Billion-scale Similarity Search Using a Hybrid Indexing Approach with Advanced Filtering

Emanuilov, Simeon, Dimov, Aleksandar

arXiv.org Artificial Intelligence 

Similarity search, the task of finding similar vectors, has become a fundamental operation in machine learning, with applications in recommendation engines, semantic search systems, and more [1-3]. As datasets grow to billions of entries, the challenge of performing efficient searches on high-dimensional vectors becomes increasingly complex [4]. This is further compounded by the well-known curse of dimensionality [5], which affects the performance and accuracy of search algorithms as the number of dimensions increases. Approximate Nearest Neighbor (ANN) algorithms, such as Inverted File Index (IVF) [6] and Hierarchical Navigable Small World (HNSW) [7], have been developed to address scalability and performance issues.

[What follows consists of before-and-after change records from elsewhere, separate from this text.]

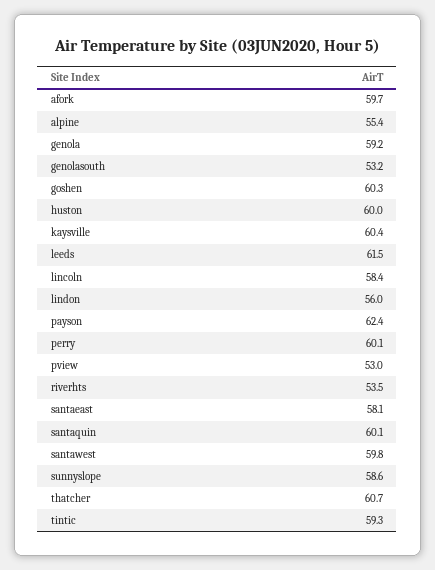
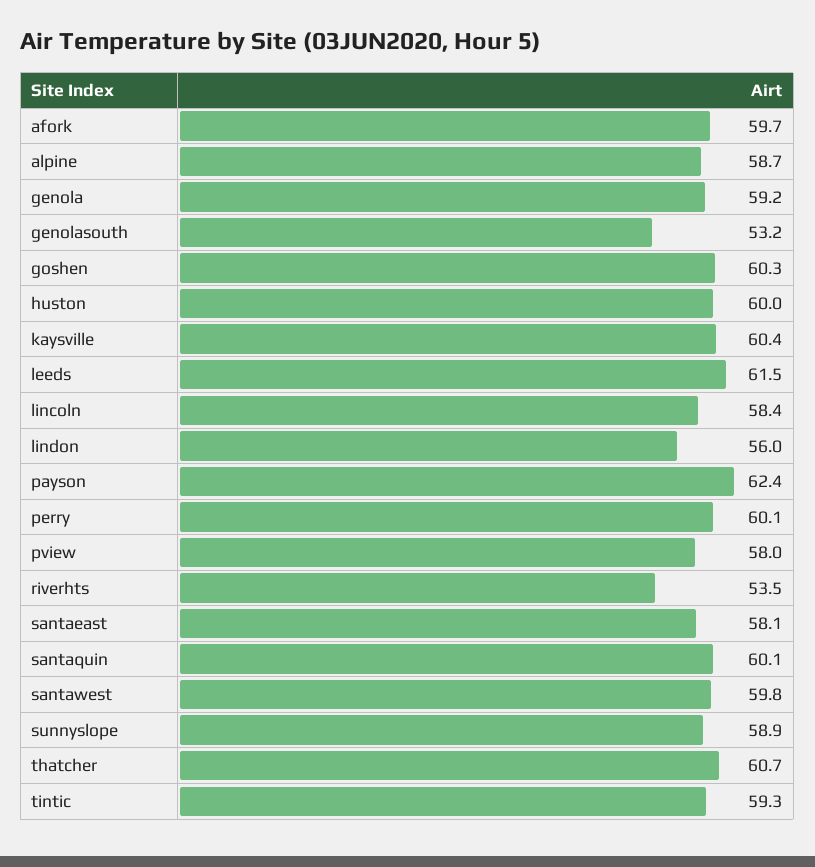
  {
    "afork": 59.7,
-   "alpine": 55.4,
+   "alpine": 58.7,
    "genola": 59.2,
    "genolasouth": 53.2,
    "goshen": 60.3,
    "huston": 60,
    "kaysville": 60.4,
    "leeds": 61.5,
    "lincoln": 58.4,
    "lindon": 56,
    "payson": 62.4,
    "perry": 60.1,
-   "pview": 53,
+   "pview": 58,
    "riverhts": 53.5,
    "santaeast": 58.1,
    "santaquin": 60.1,
    "santawest": 59.8,
-   "sunnyslope": 58.6,
+   "sunnyslope": 58.9,
    "thatcher": 60.7,
    "tintic": 59.3
  }

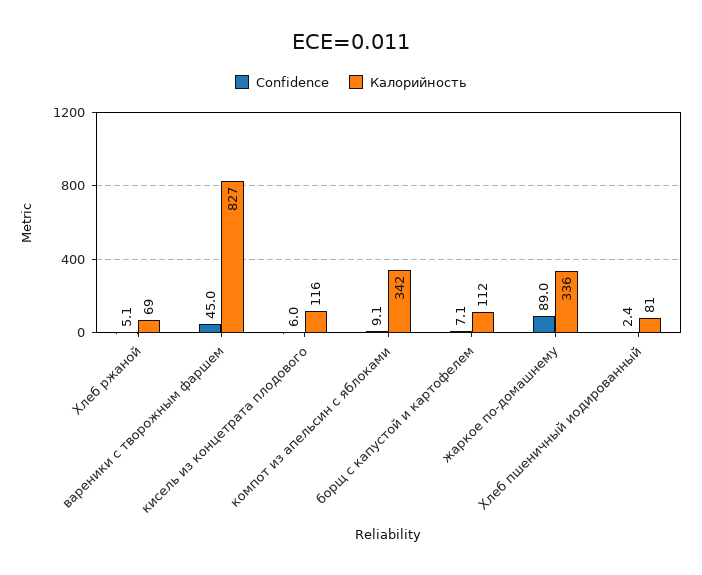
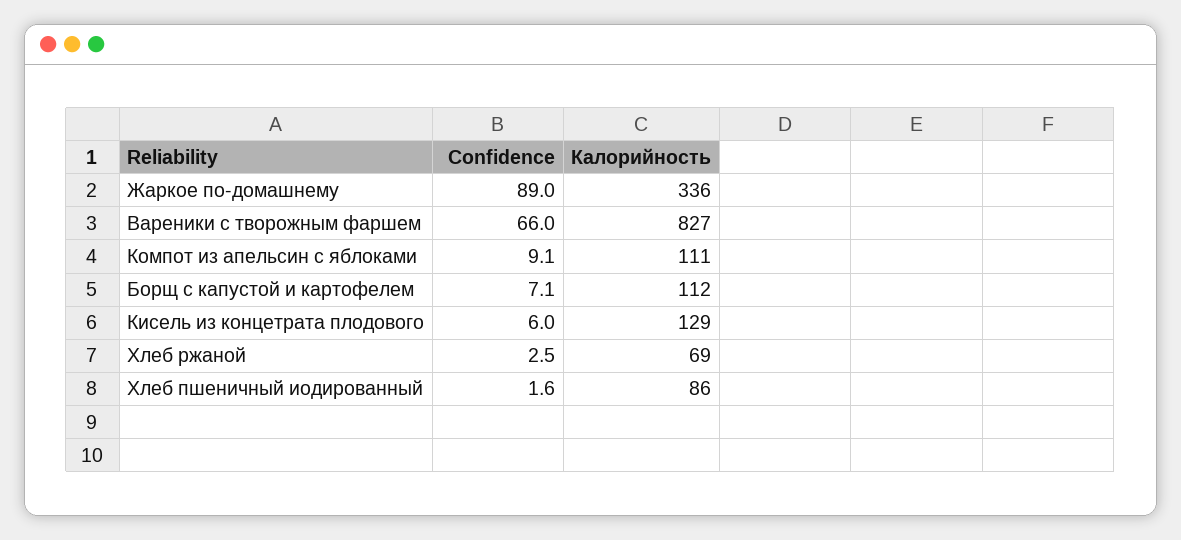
  {
    "Confidence": {
-     "Хлеб ржаной": 5.1,
+     "Хлеб ржаной": 2.5,
-     "вареники с творожным фаршем": 45,
+     "вареники с творожным фаршем": 66,
      "кисель из концетрата плодового": 6,
      "компот из апельсин с яблоками": 9.1,
      "борщ с капустой и картофелем": 7.1,
      "жаркое по-домашнему": 89,
-     "Хлеб пшеничный иодированный": 2.4
+     "Хлеб пшеничный иодированный": 1.6
    },
    "Калорийность": {
      "Хлеб ржаной": 69,
      "вареники с творожным фаршем": 827,
-     "кисель из концетрата плодового": 116,
+     "кисель из концетрата плодового": 129,
-     "компот из апельсин с яблоками": 342,
+     "компот из апельсин с яблоками": 111,
      "борщ с капустой и картофелем": 112,
      "жаркое по-домашнему": 336,
-     "Хлеб пшеничный иодированный": 81
+     "Хлеб пшеничный иодированный": 86
    }
  }

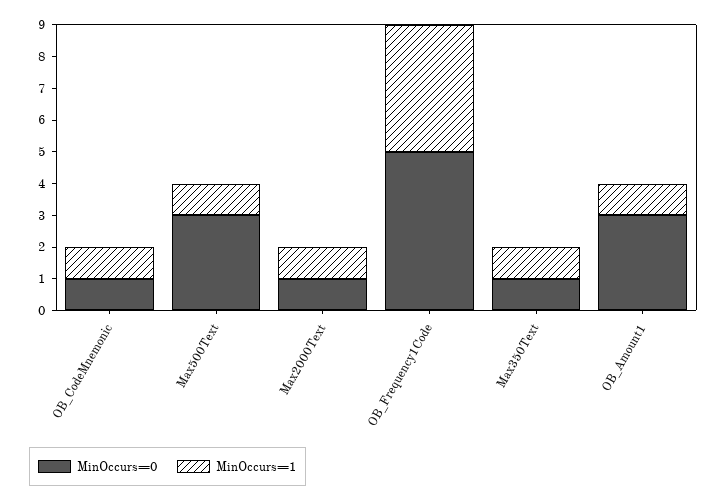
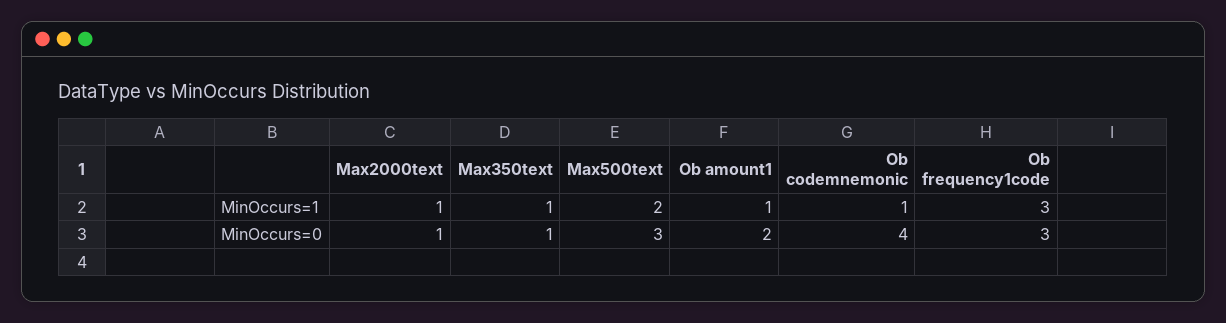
  {
    "MinOccurs=0": {
-     "OB_CodeMnemonic": 1,
+     "OB_CodeMnemonic": 4,
      "Max500Text": 3,
      "Max2000Text": 1,
-     "OB_Frequency1Code": 5,
+     "OB_Frequency1Code": 3,
      "Max350Text": 1,
-     "OB_Amount1": 3
+     "OB_Amount1": 2
    },
    "MinOccurs=1": {
      "OB_CodeMnemonic": 1,
-     "Max500Text": 1,
+     "Max500Text": 2,
      "Max2000Text": 1,
-     "OB_Frequency1Code": 4,
+     "OB_Frequency1Code": 3,
      "Max350Text": 1,
      "OB_Amount1": 1
    }
  }

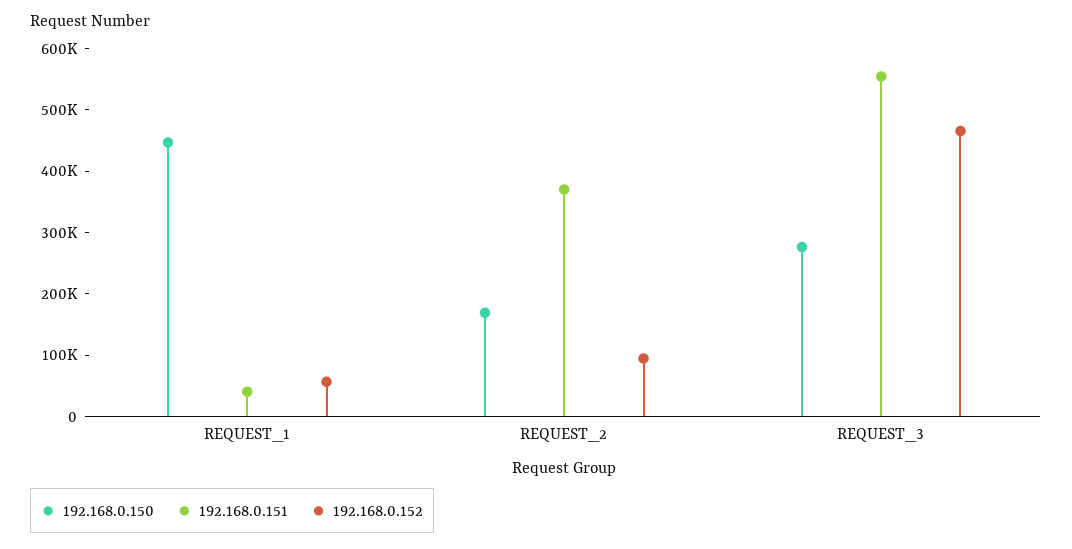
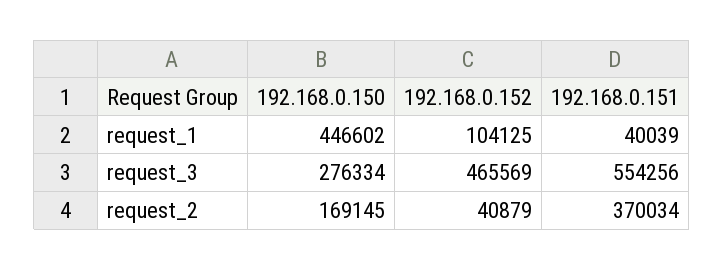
  {
    "192.168.0.150": {
      "REQUEST_1": 446602,
      "REQUEST_2": 169145,
      "REQUEST_3": 276334
    },
    "192.168.0.151": {
      "REQUEST_1": 40039,
      "REQUEST_2": 370034,
      "REQUEST_3": 554256
    },
    "192.168.0.152": {
-     "REQUEST_1": 60000,
+     "REQUEST_1": 104125,
-     "REQUEST_2": 100000,
+     "REQUEST_2": 40879,
      "REQUEST_3": 465569
    }
  }

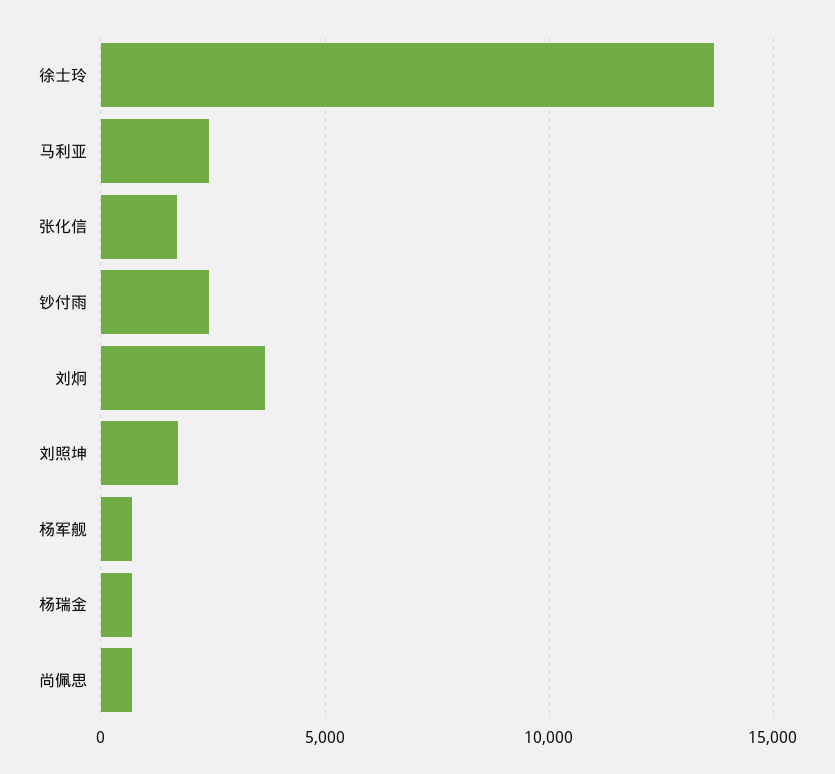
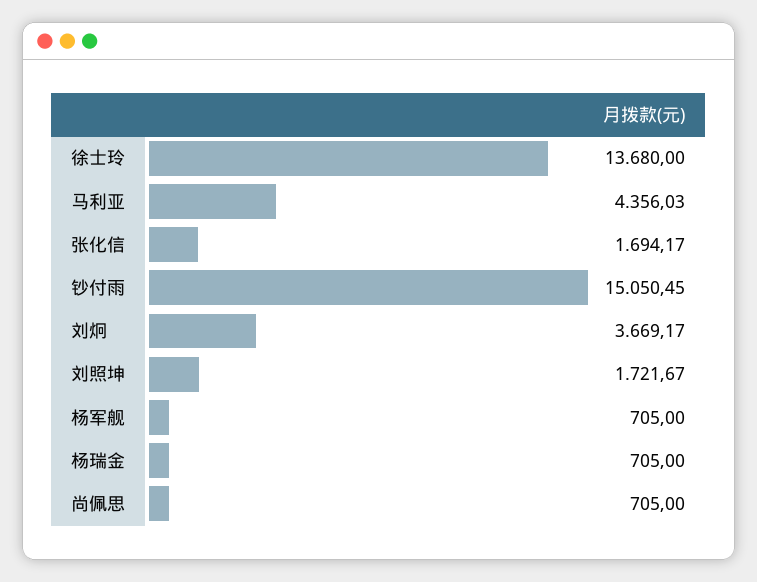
  {
    "徐士玲": 13680,
-   "马利亚": 2500,
+   "马利亚": 4356.03,
    "张化信": 1694.17,
-   "钞付雨": 2500,
+   "钞付雨": 15050.45,
    "刘炯": 3669.17,
    "刘照坤": 1721.67,
    "杨军舰": 705,
    "杨瑞金": 705,
    "尚佩思": 705
  }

IVF segments the search space into smaller areas, called Voronoi cells [8], while HNSW constructs a navigable graph structure for efficient search space traversal. Despite their advancements, these methods often struggle to support complex, multi-dimensional filtering efficiently. This is crucial in practical scenarios where additional criteria beyond vector similarity are required to refine search results [6]. Examples of such scenarios include e-commerce product search and semantic search with filtering and recommendation systems.